By Chris Peck on 19 April 2012
Drunken cycling is an offence and a very bad idea. But is it much of a road safety problem? Police enforce some traffic laws, but seldom drunk cycling. CTC examined data for 5 years to see how many fatalities involve alcohol and cycling in this country.
In Poland – as with most of the rest of Europe – the legal blood alcohol limit is far lower than in the UK: you can be fined at over 20 mg/100ml of blood and jailed at 50. In the UK the limit is still 80, despite a recent report recommending reduction to 50.

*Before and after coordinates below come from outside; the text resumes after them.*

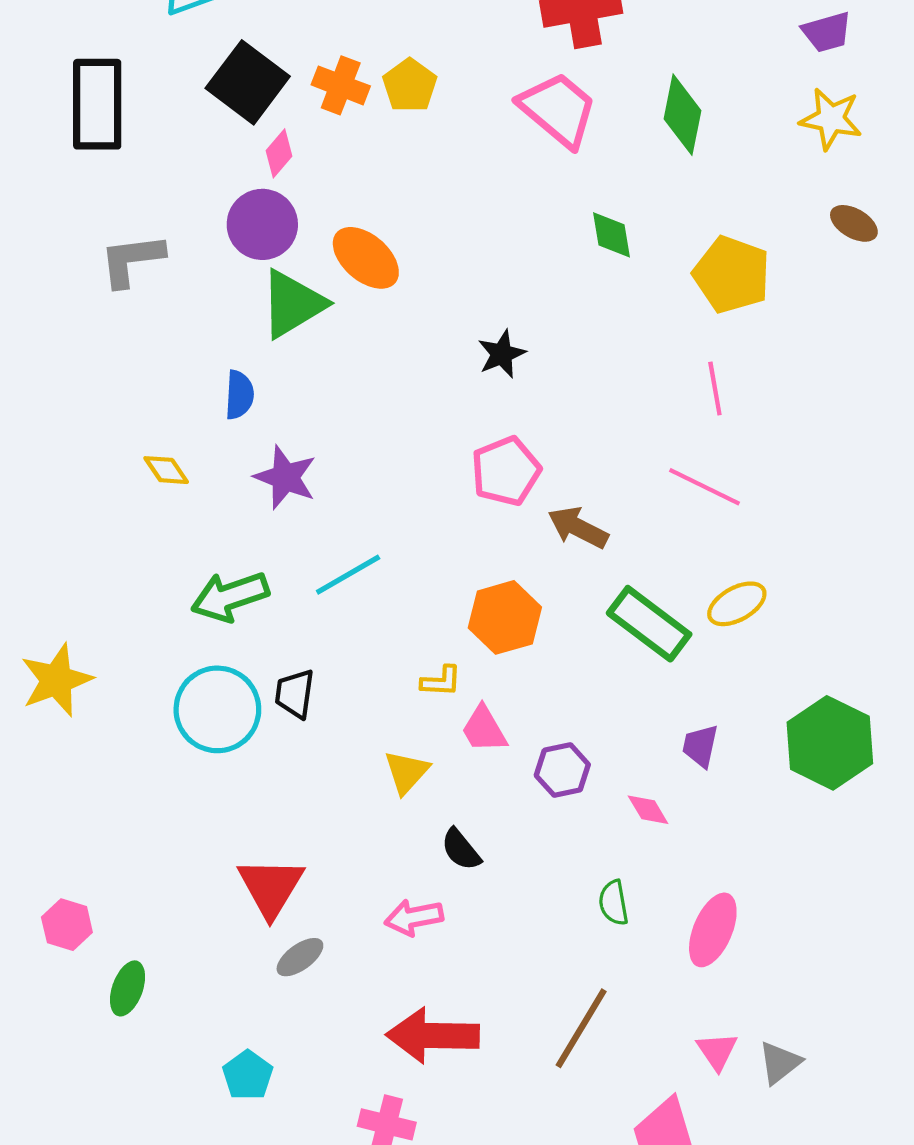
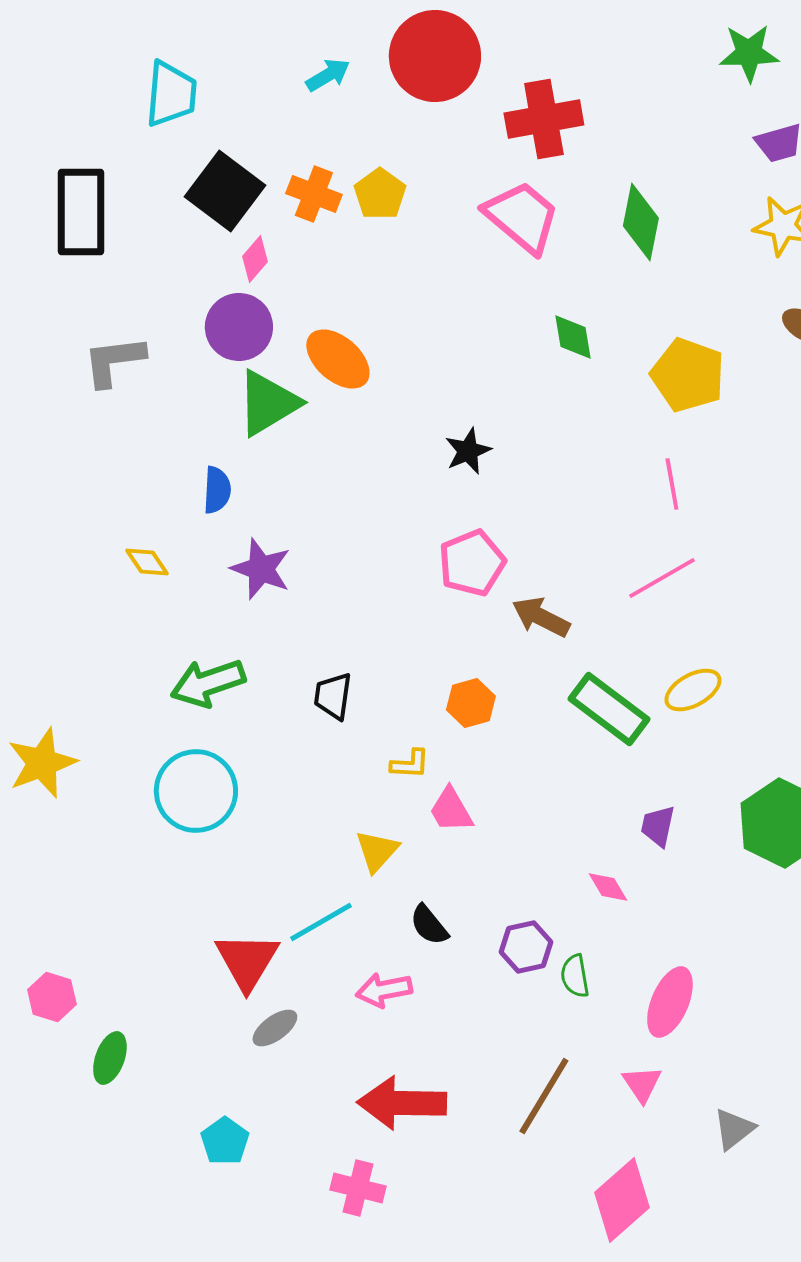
pink line: (704, 487) -> (662, 578), turned -56
cyan line: (348, 575) -> (321, 922), moved
orange hexagon: (505, 617) -> (471, 703), size x0.7
black trapezoid: (295, 694) -> (333, 696), moved
purple hexagon: (562, 770) -> (526, 947), moved
pink triangle: (717, 1051) -> (642, 1084), moved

Incidentally, in this country the legal limit is imposed only on motor vehicle operators – an offence of ‘cycling when under the influence’ exists, but evidence of this can only come from the opinion of police or witnesses, not a breath or blood test.
According to my contact in Poland, the police crackdown on drunk cycling heavily, and he maintains that there are more drunk cyclists in prison than drunk drivers.

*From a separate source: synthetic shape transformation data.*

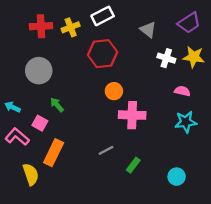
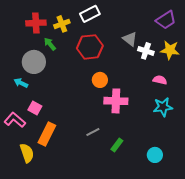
gray triangle: (148, 30) -> (130, 39), moved
green arrow: (57, 105) -> (50, 44), moved
cyan arrow: (13, 107) -> (21, 83), moved

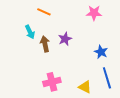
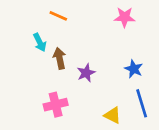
purple star: (65, 39) -> (86, 73), moved
pink cross: (52, 82) -> (56, 105), moved

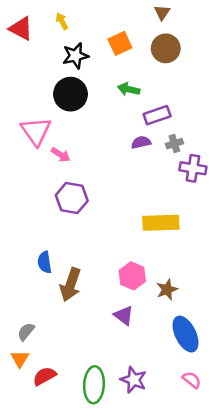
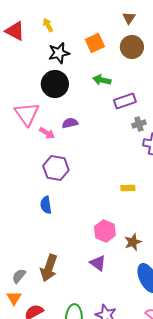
purple semicircle: (141, 142) -> (70, 123), moved
yellow rectangle: (161, 223) -> (128, 188), size x0.5
blue semicircle: (45, 262) -> (46, 205), moved
brown arrow: (70, 285) -> (49, 268), moved

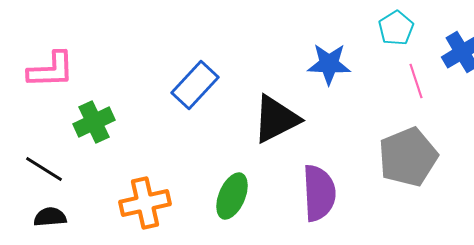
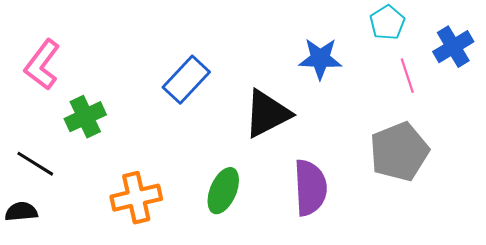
pink L-shape: (51, 70) -> (42, 65), turned 129
black semicircle: (50, 217) -> (21, 212), moved

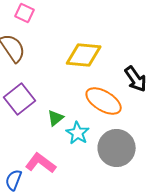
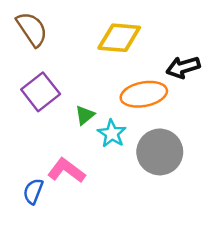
black arrow: (136, 79) -> (183, 67), turned 108
orange ellipse: (104, 101) -> (144, 94), turned -42

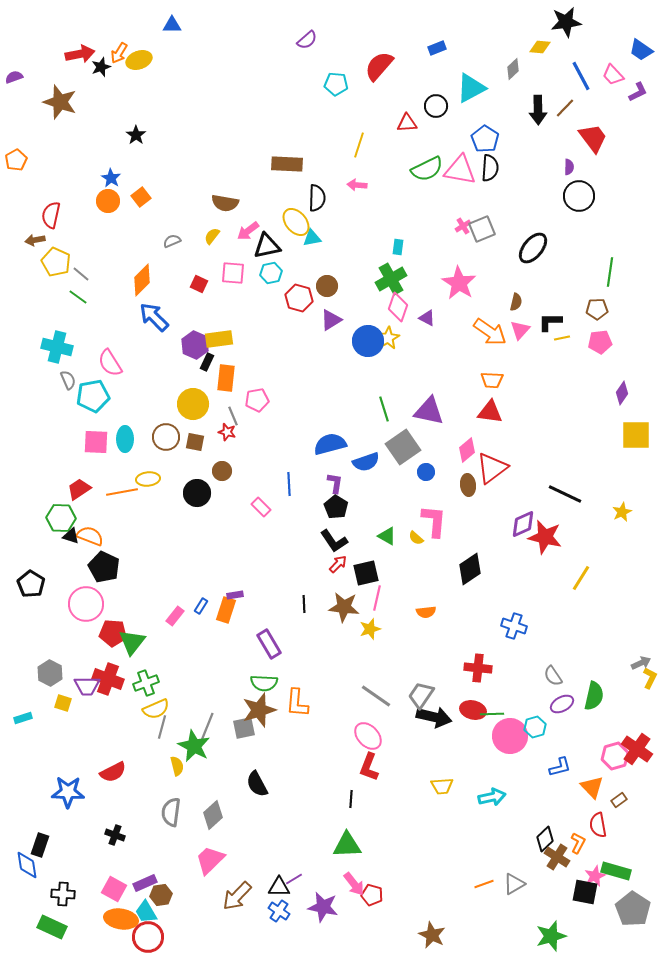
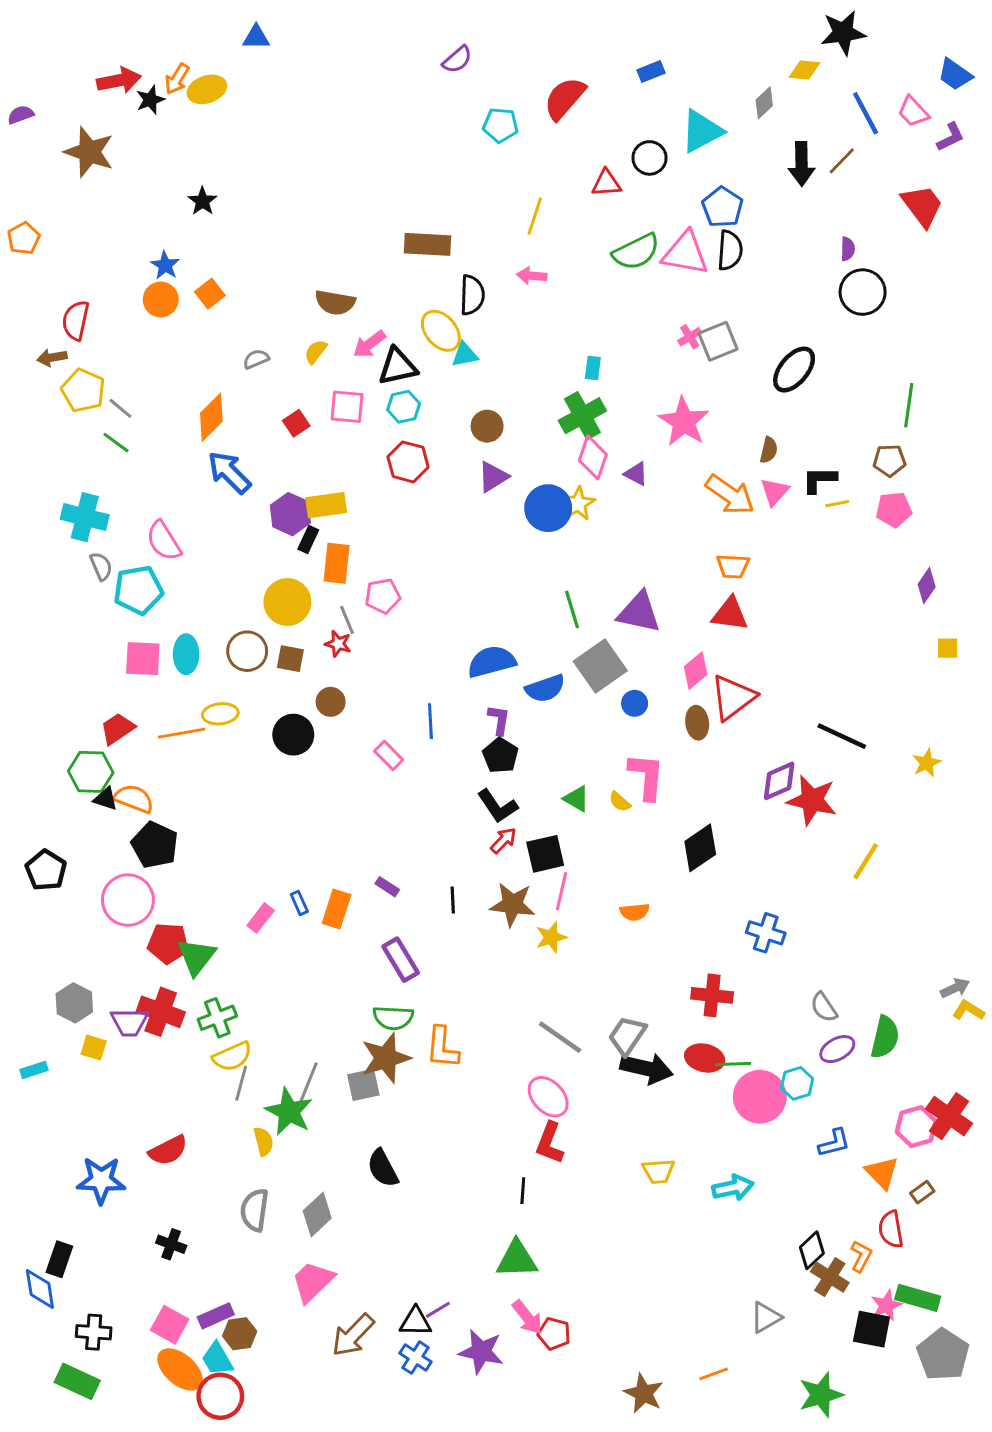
red trapezoid: (593, 138) -> (922, 206), moved
red square: (199, 284) -> (296, 423), turned 30
red hexagon: (299, 298) -> (408, 462), moved
yellow square: (636, 435) -> (948, 648), size x0.5
purple rectangle: (235, 595) -> (387, 887), moved, turned 42
blue rectangle: (201, 606) -> (299, 903), turned -56
yellow L-shape: (650, 678) -> (968, 1010), turned -85
orange line: (484, 884) -> (714, 1374), moved
orange ellipse: (121, 919) -> (180, 1369), turned 32

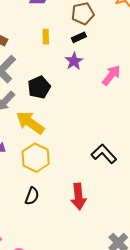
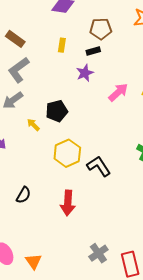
black pentagon: (39, 87) -> (57, 111), moved
yellow arrow: (30, 123) -> (33, 125), size x0.5
yellow hexagon: (36, 158) -> (67, 153), moved

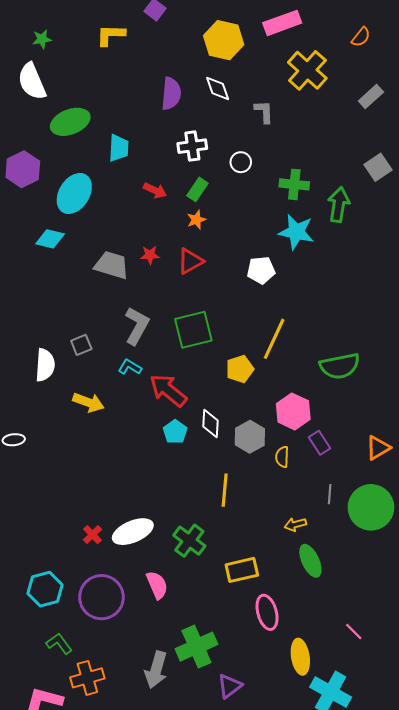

He also pointed me to German data from 2010, which provides some startling figures – almost 5% of cyclists injured there were under the influence of alcohol, compared to just 2.5% of drivers. However, cyclists are subject to a higher legal limit (160 mg/100ml blood) than drivers, so more of those people would, technically, be riding legally. Cyclists are, however, more likely to have very high levels of alcohol with almost a quarter of all drunk cyclists having between 200 and 250 mg of alcohol per 100ml blood.
So is drunk cycling a serious problem in Britain that we are failing to detect?
Curiously, it seems not. Police suggested that the cyclist was ‘impaired by alcohol’ in just over 1% of cyclists’ crashes – only 219 in 2009 – compared to 3% of cars involved in crashes (5,337).
Even more interesting are figures from coroners, who investigate the blood alcohol levels of the victims of fatal crashes:
This graph shows that of all fatalities, cyclists are the road user group that have consistently the lowest level of blood alcohol at the legal limit and are generally the lowest, with the exception of motorcyclists at 200 mg/100ml whereas almost a quarter of dead drivers were found to be over the limit.
Of course, this isn’t an invitation to go out, get smashed and then try and cycle home – remember that riding drunk is still an offence and can put you and others at risk.
However, it seems sensible that drunk cycling doesn’t receive the amount of enforcement activity as drunk driving, and I’d much rather potential drink drivers went by bike (where they were unlikely to put others at risk) than by car.